### Requirement
Please copy every line of the records below that holds the word "anunció".

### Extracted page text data

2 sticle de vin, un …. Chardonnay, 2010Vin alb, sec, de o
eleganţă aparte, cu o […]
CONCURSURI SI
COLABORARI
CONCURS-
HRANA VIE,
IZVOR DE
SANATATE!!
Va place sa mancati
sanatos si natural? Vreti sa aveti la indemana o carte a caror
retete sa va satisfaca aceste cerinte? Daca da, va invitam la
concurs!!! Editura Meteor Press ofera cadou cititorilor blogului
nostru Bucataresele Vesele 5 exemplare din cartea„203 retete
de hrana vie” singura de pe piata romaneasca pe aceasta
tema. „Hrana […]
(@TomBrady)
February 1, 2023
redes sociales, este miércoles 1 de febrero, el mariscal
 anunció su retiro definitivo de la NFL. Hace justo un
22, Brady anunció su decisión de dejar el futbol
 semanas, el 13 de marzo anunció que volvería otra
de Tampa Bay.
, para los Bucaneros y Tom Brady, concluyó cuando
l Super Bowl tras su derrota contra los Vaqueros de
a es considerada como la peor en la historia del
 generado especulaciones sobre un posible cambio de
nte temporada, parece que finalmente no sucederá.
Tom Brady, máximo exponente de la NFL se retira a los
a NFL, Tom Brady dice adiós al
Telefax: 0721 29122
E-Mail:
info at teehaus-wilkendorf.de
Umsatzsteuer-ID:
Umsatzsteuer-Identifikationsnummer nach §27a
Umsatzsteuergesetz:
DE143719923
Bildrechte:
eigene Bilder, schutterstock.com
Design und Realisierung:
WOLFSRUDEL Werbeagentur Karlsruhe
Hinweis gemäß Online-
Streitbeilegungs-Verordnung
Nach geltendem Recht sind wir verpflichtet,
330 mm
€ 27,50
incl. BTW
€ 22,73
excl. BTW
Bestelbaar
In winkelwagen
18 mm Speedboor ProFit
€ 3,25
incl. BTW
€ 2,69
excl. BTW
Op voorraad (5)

### Output of the task
 anunció su retiro definitivo de la NFL. Hace justo un
22, Brady anunció su decisión de dejar el futbol
 semanas, el 13 de marzo anunció que volvería otra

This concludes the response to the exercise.